By John Irish
UNITED NATIONS (Reuters) -Norway and Denmark are in close contact over separate drone incidents that halted airports in Oslo and Copenhagen, but as of yet their investigations have not yet established a connection, Norway’s foreign minister said on Wednesday.
Sightings of two or three large drones near Copenhagen airport late on Monday halted all take-offs and landings for nearly four hours. Authorities in Norway also shut the airspace at Oslo airport for three hours after a drone was seen.
“We have not yet established that the investigation has made any connections between the two.
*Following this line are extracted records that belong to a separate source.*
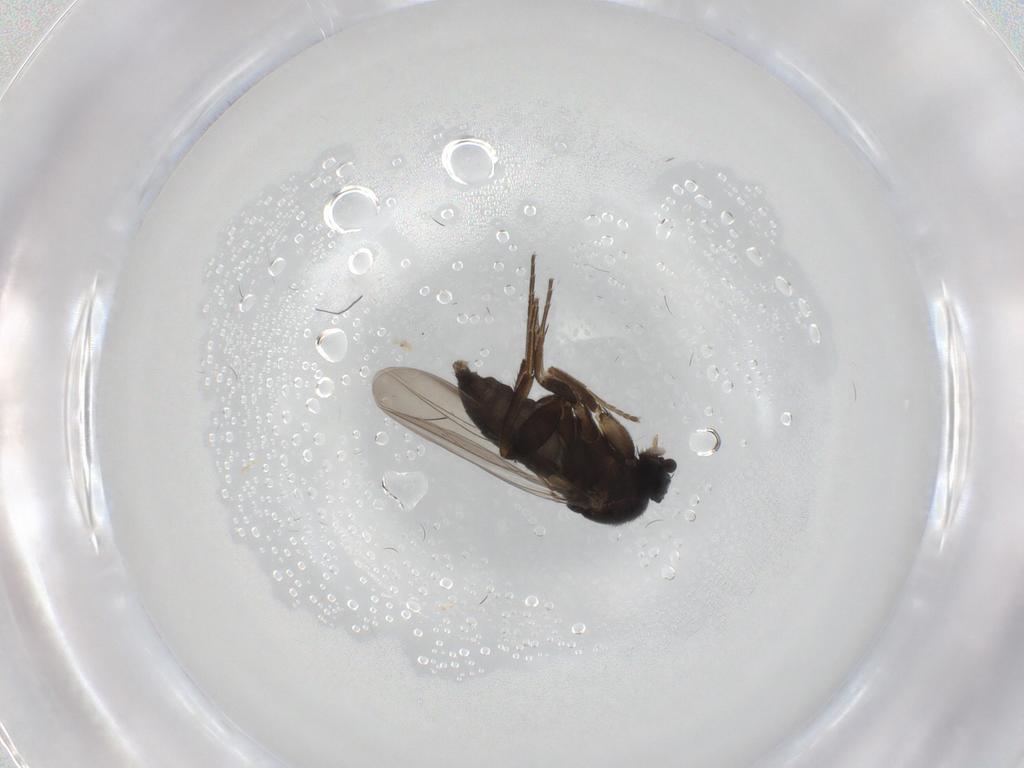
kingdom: Animalia
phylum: Arthropoda
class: Insecta
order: Diptera
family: Phoridae
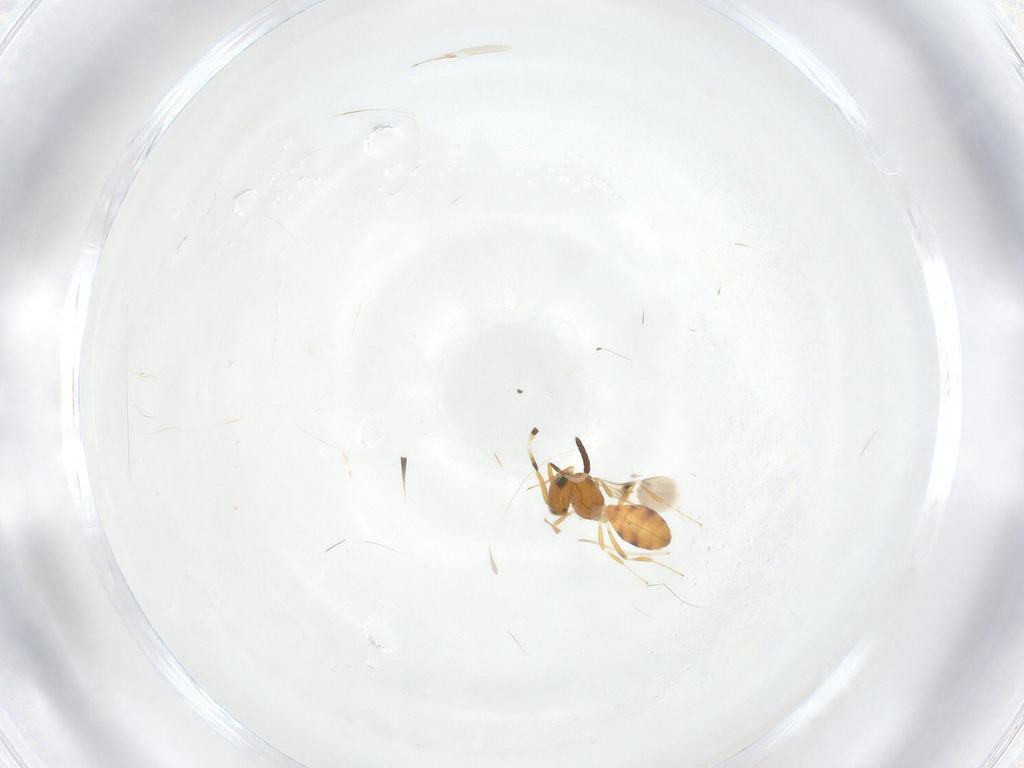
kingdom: Animalia
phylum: Arthropoda
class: Insecta
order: Hymenoptera
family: Scelionidae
Nor have we connected it to a particular country,” Espen Barth Eide told Reuters on the sidelines of the UN General Assembly.
“But obviously, I think most people would say that two similar things happening at the same time at least could suggest that there was a connection between them.”
Western security agencies have in recent years said hybrid threats, particularly from Russia, were becoming increasingly aggressive.
Such threats include everything from physical sabotage of critical infrastructure to disinformation campaigns, suspected espionage, and cyberattacks.
“We’re neither confirming nor excluding that the two are connected,” Barth Eide said. “What we can say is that in this time of hybrid threats and potential hybrid warfare, these are exactly the things we have to look for,” he said, describing it as a very strong warning.
On Tuesday, Norway’s government said Russia, with which it shares a short, sparsely populated northern border, had violated its airspace on three occasions in 2025, in April, July and August, adding that it was not clear if it was accidental on the Kremlin’s part or a calculated provocation.
Suspected Russian drone incursions into Polish and Romanian airspace, as well as Estonia reporting that Russian fighter jets had entered their airspace have raised concerns among NATO allies have raised that there are gaps in their air defences.
“We have also lately seen other types; we’ve seen cyberattacks with material effects, for instance, affecting some dams and hydroelectric systems which came from abroad. So the hybrid set of the repertoire of hybrid threats is becoming increasingly large, and it’s also being used,” Barth Eide said.